DATASET RECORDS below:

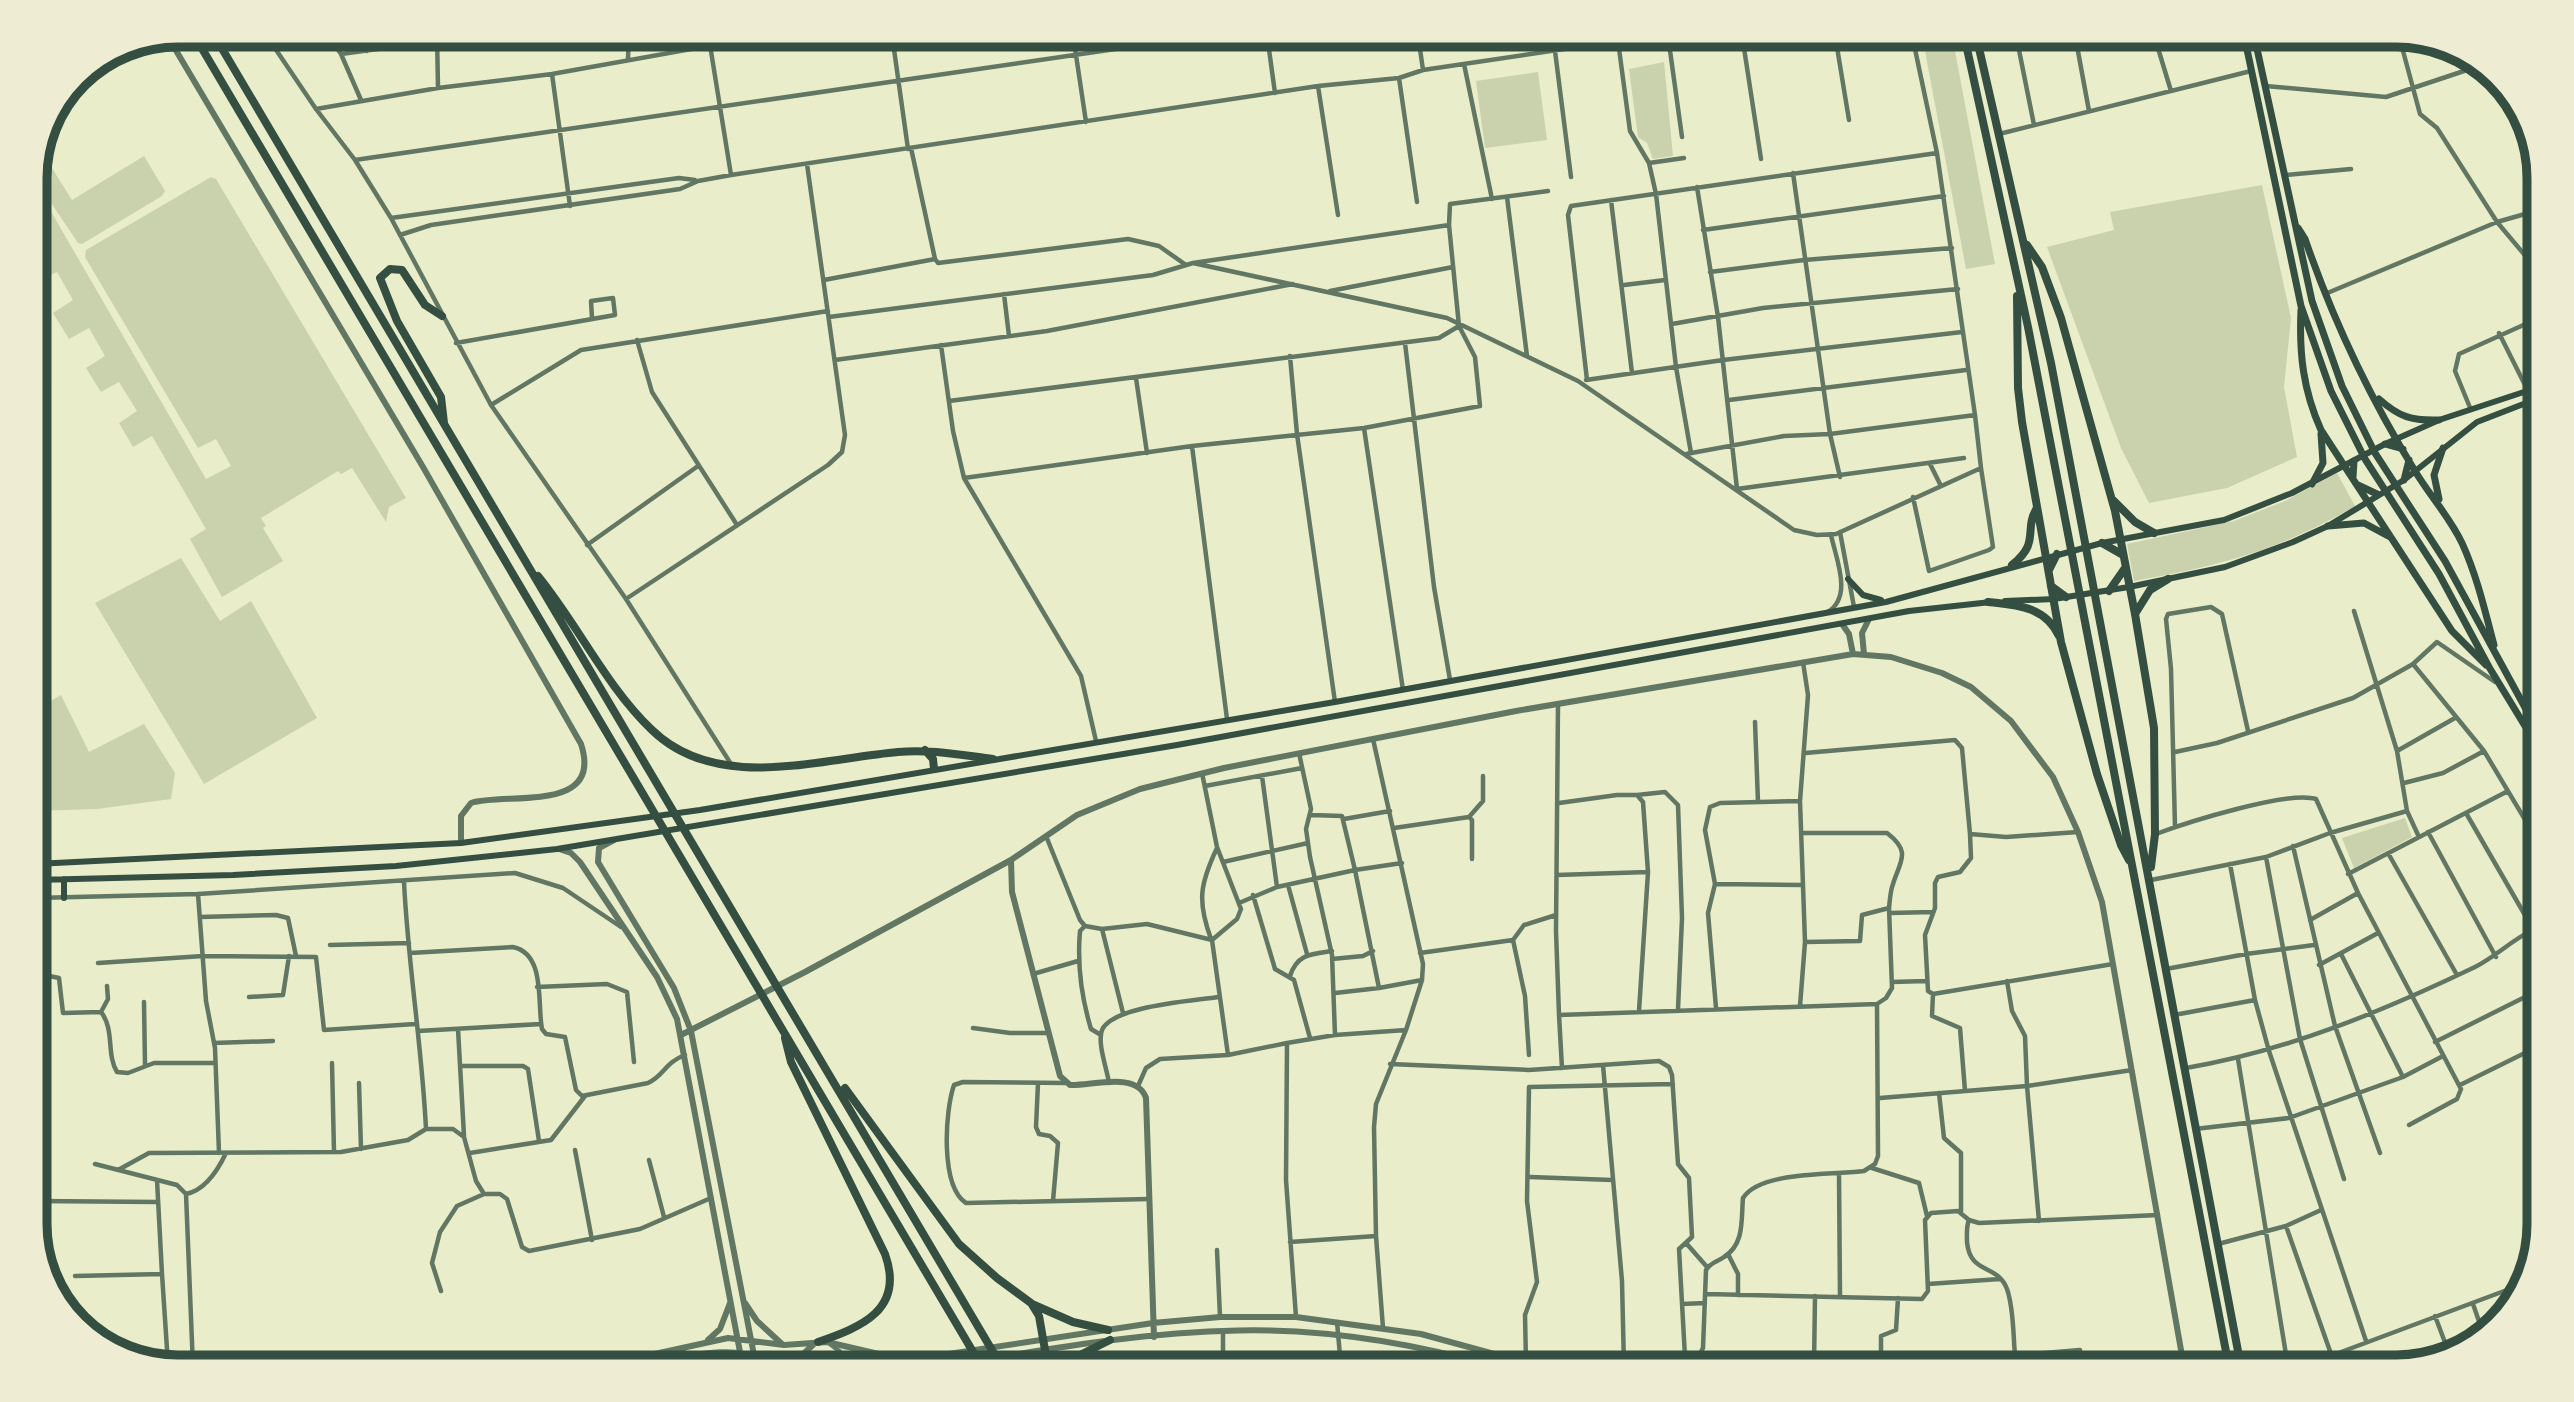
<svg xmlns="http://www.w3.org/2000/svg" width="2574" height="1402" font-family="Ubuntu,sans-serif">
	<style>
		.green { fill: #cad2ad }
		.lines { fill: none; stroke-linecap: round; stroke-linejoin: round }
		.minor { stroke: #617663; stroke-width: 4.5 }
		.tertiary { stroke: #617663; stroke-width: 6 }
		.secondary { stroke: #344e41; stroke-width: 6 }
		.primary { stroke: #344e41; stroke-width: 7 }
		.trunk { stroke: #344e41; stroke-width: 8 }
		.rim { fill: none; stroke: #344e41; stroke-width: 9 }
	</style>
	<rect width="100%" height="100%" fill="#e9edc9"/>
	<path class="green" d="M1922 35H1952L1995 264 1966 269Z
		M1664 62 1673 156 1653 159 1647 143 1638 137 1629 69Z
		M1538 72 1547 140 1485 148 1476 81Z
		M144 156 165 191 162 196 82 244 78 243 35 179V174L50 165 72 200Z
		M211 177 216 179 406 498 389 507 386 522 352 468 341 474 338 471 261 518 266 526 263 528 283 561 222 597 190 539 206 529 152 436 133 447 119 423 137 411 119 382 101 392 86 368 105 356 89 328 69 339 53 313 73 300 57 272 35 282V248L39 245 35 238V184L206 479 231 466 216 439 198 448 85 257 86 250Z
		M2262 185 2291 318 2284 387 2297 457 2227 488 2149 503 2121 448 2047 247 2114 230 2110 212Z
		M2337 473 2355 506C2280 550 2219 566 2134 581L2127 544 2234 521 2285 501Z
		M181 558 220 621 251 601 317 718 204 784 95 603Z
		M61 695 89 752 144 724 175 773 171 799 97 809 35 811V710Z
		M2405 818 2412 837 2354 868 2342 838Z"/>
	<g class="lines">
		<path class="minor" d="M266 35 316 109 355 160
			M327 35 341 54 361 100
			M364 35 367 51
			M399 35 400 46
			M437 35 438 88
			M892 35 908 149
			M1073 35 1086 122
			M1267 35 1275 93
			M1418 35 1423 70
			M1574 35 1576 48
			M1742 35 1761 159
			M1835 35 1849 120
			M2016 35 2034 125
			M2075 35 2089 111
			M2154 35 2171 91
			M1668 36 1682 137
			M2399 36 2420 114 2437 128 2497 222 2539 272
			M1618 41 1630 131 1649 163 1656 194 1676 367 1691 453
			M710 45 731 175
			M1555 51 1571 177
			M341 54 400 46 437 35
			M628 58 629 35
			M1464 64 1492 199
			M552 74 570 206
			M1399 78 1417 202
			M1318 86 1338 215
			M2266 86 2386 97 2479 66
			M316 109 438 88 552 74 770 35
			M1999 134 2251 71
			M911 148 935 259
			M1649 163 1684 158
			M1793 173 1830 434 1840 477
			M2285 175 2351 169
			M1697 187 1718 317 1737 489 1964 458
			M1507 197 1527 356
			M1611 200 1632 373
			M391 218 679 178 695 180
			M1703 230 1944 196
			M400 235 431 225 680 189 698 181 731 175 1318 86 1399 78 1423 70 1618 41 1677 35
			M1193 263 1447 318 1578 381 1794 530 1817 535 1836 534 1981 468 1975 415
			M1710 272 1804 260 1952 248
			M824 280 935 259 938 263 1128 239 1159 246 1186 265
			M1624 285 1665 280
			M1330 291 1453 267
			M1004 294 1009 336
			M2325 294 2497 222 2539 210
			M829 317 1153 275 1193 263 1449 225
			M1672 324 1763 308 1958 289
			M2499 333 2528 391
			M637 340 652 392 737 525
			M456 343 615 315 613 298 591 301 592 318
			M1405 343 1434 587 1450 680
			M941 345 953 431 964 478 1081 676 1096 741
			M1290 356 1297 434 1335 702
			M835 360 1047 331 1293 284
			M1136 378 1147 453
			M1586 380 1723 360 1962 332
			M1587 380 1568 215 1571 206 1937 153
			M1729 400 1966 370
			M949 401 1439 338 1459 326
			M491 405 581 350 828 311
			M2471 410 2455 371 2459 354 2539 318
			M1364 428 1403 690
			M1192 446 1227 719
			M1686 454 1784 436 1830 434 1975 415 1937 153 1912 35
			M1930 464 1941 486
			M964 478 1192 446 1364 428 1480 406 1475 357 1459 326 1449 225 1450 204 1548 191
			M1913 497 1929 571 1989 550 1993 547 1981 468
			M1840 532 1854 607
			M587 545 698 466
			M626 599 828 465 842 452 845 435 807 164
			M2354 611 2397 751 2407 811 2419 837
			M1828 612C1853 596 1836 559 1831 535
			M2413 664 2484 751 2539 843
			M1558 704 1556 931 1559 1015 1877 1004 1886 998 1892 988 1889 908 1862 915 1860 941 1805 942
			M1755 722 1758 802
			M2397 751 2455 718
			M2175 752 2217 743 2353 698 2413 664 2437 642 2495 682
			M1299 753 1311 809 1306 829 1310 857 1332 955 1335 1035
			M1805 753 1955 740 1962 748 1970 834 2006 837 2078 832
			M731 764 626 599 491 405 391 218 355 160 1212 35
			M1202 773 1217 847 1241 909 1237 919 1212 940 1228 1055
			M2404 783 2443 773 2484 751
			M1205 786 1302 768
			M1637 795 1665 792 1678 805 1682 918 1678 1009
			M1559 803 1617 795H1637L1643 802 1648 872
			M2466 813 2533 929
			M1311 815 1342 816 1355 870 1402 863
			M1469 817 1483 801V776
			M1344 819 1390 811
			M2175 827 2171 669 2166 619 2168 614 2211 607 2222 614 2248 731
			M1394 828 1469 817 1472 820V859
			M2428 832 2496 957
			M1802 833H1887C1912 852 1900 861 1893 884 1890 892 1890 900 1889 908
			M1970 834 1971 858 1960 872 1938 877 1935 883V908L1925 935 1928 991 1933 994 2113 964
			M2156 834C2185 823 2289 790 2316 799L2358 893 2461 1089 2457 1099 2409 1125
			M1046 836 1080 920 1085 926 1102 929 1123 1013
			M2293 846 2335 1026 2380 1153
			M2388 853 2457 975
			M2266 857 2300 1039 2344 1179
			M1223 862 1308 843
			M2230 864 2255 1000 2269 1051 2366 1341
			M2348 874 2508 791
			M1557 875 1648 872 1639 1011
			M2151 880 2266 857 2330 833 2407 811
			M404 882C408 965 422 1046 426 1129
			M1715 884 1802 885
			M1288 885 1307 954
			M1277 887 1355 870 1379 988 1335 993
			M198 894 206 1001 215 1048 219 1153
			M1253 895 1275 969 1294 980 1310 1038
			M35 898 198 894 515 873 563 888 621 927
			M1239 903 1277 887 1262 776
			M1890 913 1933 912
			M200 917 276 915 288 918 296 956
			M2310 920 2358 893
			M1085 926 1080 931C1077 965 1081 996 1091 1029L1101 1035
			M1102 929 1147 924 1212 940
			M1211 939C1197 901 1200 884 1217 848
			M1513 940 1525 996 1529 1055
			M330 945 409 943
			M410 953 513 947C546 954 537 1004 542 1029L546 1034 565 1037 576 1090 582 1096 648 1083C665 1075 664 1063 685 1055
			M1420 953 1513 940 1524 925 1556 915
			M2341 954 2403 1077
			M1332 959 1363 956 1373 951
			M98 963 203 956 316 957 324 1030 415 1024
			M2319 965 2378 933
			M2166 969 2246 954 2314 945
			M35 973 59 978 63 1013 101 1012C115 1030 106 1054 117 1072L128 1073 154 1063H215
			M1033 974 1078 961
			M1290 976C1297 954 1311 954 1332 951
			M1892 982 1926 981
			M537 987 607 984 627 992 634 1062
			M1379 988 1422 980
			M1933 994 1932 1016 1960 1028 1965 1091
			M249 997 283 995 289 956
			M144 1002 145 1065
			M1800 1006 1805 942 1800 801 1808 695 1803 662
			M1716 1008 1708 913 1715 884 1705 830 1710 807 1720 803 1800 801
			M101 1012 108 999 107 986
			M1559 1015 1562 1068
			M2174 1015 2255 1000
			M973 1028 1010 1033H1047
			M458 1029 464 1136
			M418 1031 541 1024
			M2435 1042 2539 990
			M214 1043 273 1041
			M1287 1043 1335 1035 1406 1030 1422 980 1423 964 1373 739
			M2238 1059 2288 1367
			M332 1063 334 1152
			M1390 1064 1529 1070 1659 1061 1669 1067 1672 1075 1678 1164 1689 1178 1692 1237 1679 1249 1685 1357 1691 1367
			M1603 1065 1622 1281 1624 1367
			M460 1066H523L528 1069 539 1141
			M2186 1068C2287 1051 2383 1011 2475 967 2497 956 2516 936 2539 927
			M359 1083 361 1149
			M1038 1083 1036 1127 1039 1134 1050 1136 1058 1143 1053 1201
			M1066 1083 963 1082 954 1085C945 1111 940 1186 966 1203L1149 1199
			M1109 1083C1107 1069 1097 1043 1102 1030 1112 1006 1194 1001 1218 997
			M2460 1085 2539 1046
			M1138 1086 1146 1068 1160 1059 1228 1055 1287 1043 1286 1180 1296 1317
			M1939 1093 1944 1138 1961 1153V1212
			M1880 1098 2027 1086 2025 1036 2012 1011 2007 981
			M2195 1129 2289 1118 2403 1077 2443 1056
			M575 1150 592 1240
			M470 1153 551 1140 585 1096
			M649 1160 664 1217
			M95 1164 177 1185 186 1194 193 1367
			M1872 1168 1919 1183 1927 1216
			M118 1170 149 1153 341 1152 408 1140 426 1129H453L464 1137 476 1181 484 1194H500L507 1199 522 1247 529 1251 640 1229 711 1198
			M1839 1174 1840 1297
			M1530 1177 1612 1180
			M186 1194C206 1190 218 1170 226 1153
			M35 1201 158 1202
			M1969 1220C1966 1227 1967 1234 1967 1242 1970 1275 1997 1263 2007 1289 2014 1309 2013 1335 2015 1355
			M2039 1221 2027 1086 2132 1070
			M2286 1226 2331 1354
			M35 1228V1233
			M1290 1242 1376 1236
			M1686 1243 1707 1267
			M2218 1244 2286 1226 2321 1210
			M1217 1250 1220 1317
			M1728 1254 1738 1274V1295
			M162 1274 168 1364
			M75 1276 162 1274 157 1180
			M1928 1284 2000 1279
			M441 1291 432 1263 440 1232 457 1206 484 1194
			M1706 1294 1922 1299 1928 1291 1925 1220 1931 1213 1958 1211 1969 1220 1979 1223 2158 1215
			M1682 1304 1705 1303
			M2473 1304 2483 1333
			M2435 1316 2449 1353
			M1337 1322 1341 1367
			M1383 1328 1376 1236 1374 1127 1376 1104 1406 1030
			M830 1344 860 1367
			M106 1347 116 1346
			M682 1348 691 1367
			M1526 1362 1525 1315 1537 1282 1527 1201 1529 1087 1673 1084
			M1689 1364 1697 1359 1703 1348 1706 1270C1711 1262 1717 1262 1724 1257 1745 1244 1741 1219 1743 1198 1760 1171 1833 1175 1864 1171L1875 1164 1878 1156 1877 1004
			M1690 1366 1813 1365
			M1814 1366 1815 1296
			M1223 1367V1331
			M1876 1367 1881 1360V1336L1896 1330 1898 1298
			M1963 1367 1971 1359 2080 1350
			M2301 1367 2523 1284"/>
		<path class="tertiary" d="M168 37 423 467 581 744C604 814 507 792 471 803L461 816V843
			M1842 624 1849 634 1853 654
			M1864 654 1862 633 1869 619
			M614 840 599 848 598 862 674 988 691 1031 754 1355
			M559 849 571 853 580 862 657 977 677 1019 740 1352
			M1011 860 1012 892 1060 1076 1070 1085C1092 1086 1137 1071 1146 1098L1154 1337
			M681 1035 805 972 1011 860 1077 815 1140 789 1224 768 1516 711 1853 654 1891 657 1942 673 1971 687 2011 721 2053 777 2078 832 2102 902 2184 1367
			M745 1303 757 1321 782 1344
			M708 1340 720 1329 730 1303
			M595 1367 728 1338 784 1345 827 1342 883 1355 922 1358 1153 1323 1220 1317H1296L1421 1334 1542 1367
			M644 1367C690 1356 737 1340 780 1367
			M800 1367 802 1355 814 1344
			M942 1367C1035 1351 1129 1334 1223 1331 1314 1327 1409 1342 1497 1367"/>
		<path class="secondary" d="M1848 579 1863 595 1881 600
			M2005 601 2054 599 2129 587 2225 567 2293 542 2328 526 2404 480 2477 422 2539 398
			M35 864 461 843 700 810 1335 702 1886 602 2102 543 2224 520 2292 493 2385 444 2439 420 2539 387
			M64 879V898
			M35 880 233 875 396 866 557 849 1177 745 1909 611 1991 602"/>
		<path class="primary" d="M2244 35 2301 306 2331 391 2365 459 2439 574 2489 667 2539 749
			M2254 35 2312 301 2342 386 2375 453 2445 561 2539 733
			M2298 228 2305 239C2333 320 2370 398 2415 471 2430 496 2449 516 2462 543 2477 576 2485 611 2494 645
			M2301 310C2299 353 2303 390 2321 430L2452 631 2486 665
			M2379 399C2399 417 2412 421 2439 420
			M2385 444 2403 449
			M2353 477 2354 461
			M2404 480 2409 460
			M2312 484 2323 463 2321 434
			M2358 485 2377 494
			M2439 499 2434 475 2443 448
			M2328 526 2364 523 2390 537"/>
		<path class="trunk" d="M194 35 982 1367
			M214 35 1002 1367
			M1964 35 2028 327 2229 1367
			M1976 35 2051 363 2241 1367
			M2027 245 2042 267 2061 318 2115 511 2135 614 2154 728 2155 834 2151 867
			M2017 296 2018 388 2022 422 2061 642 2097 774 2121 845 2129 860
			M442 316 425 305 402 270 390 269 380 278 397 321 441 397 444 423
			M2113 500 2135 522 2154 533
			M2102 543 2123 555
			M2012 565C2041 542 2023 530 2037 508
			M2049 570 2057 554
			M538 576C578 625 606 686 652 730 717 793 818 759 898 752 930 749 961 755 993 759
			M2051 586 2066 597
			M2109 591 2125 568
			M1988 602C2016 605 2045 606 2059 636
			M2135 614 2150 590 2168 579
			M925 750 933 759 934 769
			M785 1038 791 1062 885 1254C905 1310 861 1327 818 1342
			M845 1088 959 1244 997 1278 1031 1303 1039 1316 1048 1367
			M1032 1304 1073 1322 1108 1330
			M1067 1367 1076 1357 1110 1340"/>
	</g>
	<path d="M0 0H2574V1402H0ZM178 47H2396A131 131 0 0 1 2527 178V1224A131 131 0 0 1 2396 1355H178A131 131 0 0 1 47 1224V178A131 131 0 0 1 178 47Z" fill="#eeecd3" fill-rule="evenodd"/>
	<path class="rim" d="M178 47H2396A131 131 0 0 1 2527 178V1224A131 131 0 0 1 2396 1355H178A131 131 0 0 1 47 1224V178A131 131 0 0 1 178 47Z"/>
</svg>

End of DATASET RECORDS.

REQUIRED WORK. Go through the listing above. Show each line where the word "lines" is found.

TASK ANSWER.
		.lines { fill: none; stroke-linecap: round; stroke-linejoin: round }
	<g class="lines">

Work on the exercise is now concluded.